(Records excerpted from a collection)
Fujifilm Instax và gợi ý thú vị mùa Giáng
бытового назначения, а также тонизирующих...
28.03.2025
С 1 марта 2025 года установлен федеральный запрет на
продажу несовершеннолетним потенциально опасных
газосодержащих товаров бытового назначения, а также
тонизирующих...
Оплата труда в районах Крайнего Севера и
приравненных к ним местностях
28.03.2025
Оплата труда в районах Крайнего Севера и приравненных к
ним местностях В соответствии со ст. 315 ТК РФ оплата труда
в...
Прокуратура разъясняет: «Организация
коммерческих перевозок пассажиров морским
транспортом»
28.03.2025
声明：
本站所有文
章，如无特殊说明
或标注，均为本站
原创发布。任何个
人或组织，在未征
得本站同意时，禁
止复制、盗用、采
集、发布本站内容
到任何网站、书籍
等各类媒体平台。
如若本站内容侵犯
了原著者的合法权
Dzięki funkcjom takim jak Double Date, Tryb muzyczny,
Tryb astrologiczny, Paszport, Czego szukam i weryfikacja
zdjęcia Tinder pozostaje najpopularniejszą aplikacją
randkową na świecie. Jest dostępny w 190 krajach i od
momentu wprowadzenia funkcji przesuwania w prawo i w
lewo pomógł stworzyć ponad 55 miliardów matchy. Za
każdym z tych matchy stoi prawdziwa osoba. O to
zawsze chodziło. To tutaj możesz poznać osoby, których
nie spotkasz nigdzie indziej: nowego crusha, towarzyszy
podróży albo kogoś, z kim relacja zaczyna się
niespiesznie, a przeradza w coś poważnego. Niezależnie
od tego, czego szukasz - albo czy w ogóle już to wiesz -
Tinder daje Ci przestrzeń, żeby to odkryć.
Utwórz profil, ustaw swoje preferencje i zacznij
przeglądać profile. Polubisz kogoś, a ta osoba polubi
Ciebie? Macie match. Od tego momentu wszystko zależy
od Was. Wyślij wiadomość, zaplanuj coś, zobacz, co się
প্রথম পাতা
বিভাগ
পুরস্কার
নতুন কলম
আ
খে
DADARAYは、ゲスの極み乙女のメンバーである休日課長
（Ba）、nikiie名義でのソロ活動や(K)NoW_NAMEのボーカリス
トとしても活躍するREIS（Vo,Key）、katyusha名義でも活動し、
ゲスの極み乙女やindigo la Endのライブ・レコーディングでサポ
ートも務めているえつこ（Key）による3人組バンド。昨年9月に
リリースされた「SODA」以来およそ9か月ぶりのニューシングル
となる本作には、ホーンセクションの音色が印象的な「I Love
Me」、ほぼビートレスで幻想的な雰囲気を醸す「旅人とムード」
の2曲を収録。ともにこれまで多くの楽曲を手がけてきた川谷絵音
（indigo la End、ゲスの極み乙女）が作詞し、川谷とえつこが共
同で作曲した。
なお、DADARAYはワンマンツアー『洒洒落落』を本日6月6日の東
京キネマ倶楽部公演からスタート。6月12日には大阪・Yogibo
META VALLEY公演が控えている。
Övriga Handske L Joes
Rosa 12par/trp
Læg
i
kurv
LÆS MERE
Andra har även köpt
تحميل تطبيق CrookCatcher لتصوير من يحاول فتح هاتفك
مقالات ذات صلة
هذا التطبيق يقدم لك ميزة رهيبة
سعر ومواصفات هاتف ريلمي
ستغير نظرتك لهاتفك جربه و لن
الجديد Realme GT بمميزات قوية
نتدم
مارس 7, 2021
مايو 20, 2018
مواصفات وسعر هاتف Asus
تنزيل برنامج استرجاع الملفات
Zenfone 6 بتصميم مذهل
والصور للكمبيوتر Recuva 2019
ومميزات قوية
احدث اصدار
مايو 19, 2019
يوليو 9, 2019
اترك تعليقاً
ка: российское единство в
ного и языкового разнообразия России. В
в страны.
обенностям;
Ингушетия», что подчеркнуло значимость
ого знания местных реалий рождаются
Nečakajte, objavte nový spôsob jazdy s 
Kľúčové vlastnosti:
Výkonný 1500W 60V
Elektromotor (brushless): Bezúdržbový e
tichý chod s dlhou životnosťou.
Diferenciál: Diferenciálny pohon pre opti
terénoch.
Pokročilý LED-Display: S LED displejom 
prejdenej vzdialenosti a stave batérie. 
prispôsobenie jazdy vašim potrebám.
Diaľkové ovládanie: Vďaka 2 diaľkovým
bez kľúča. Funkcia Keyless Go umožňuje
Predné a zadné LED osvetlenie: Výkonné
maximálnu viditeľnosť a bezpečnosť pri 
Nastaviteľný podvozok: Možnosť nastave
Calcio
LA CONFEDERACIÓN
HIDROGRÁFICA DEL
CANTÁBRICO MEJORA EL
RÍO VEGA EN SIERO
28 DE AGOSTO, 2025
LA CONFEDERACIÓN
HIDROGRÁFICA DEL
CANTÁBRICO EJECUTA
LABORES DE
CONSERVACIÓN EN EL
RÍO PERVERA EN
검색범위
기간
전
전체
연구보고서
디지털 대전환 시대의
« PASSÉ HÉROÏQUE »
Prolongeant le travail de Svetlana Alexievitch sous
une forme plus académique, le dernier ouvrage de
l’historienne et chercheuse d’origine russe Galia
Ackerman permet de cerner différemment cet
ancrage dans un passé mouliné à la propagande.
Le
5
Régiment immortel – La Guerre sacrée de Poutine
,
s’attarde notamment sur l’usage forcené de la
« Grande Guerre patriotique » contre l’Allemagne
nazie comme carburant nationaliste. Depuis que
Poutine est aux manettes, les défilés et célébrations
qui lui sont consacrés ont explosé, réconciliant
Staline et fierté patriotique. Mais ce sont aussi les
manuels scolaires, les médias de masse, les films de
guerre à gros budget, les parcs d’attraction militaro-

* Job item: What is the number of lines in the data that include "районах"? Respond with that number and no other text.

* Answer section: 2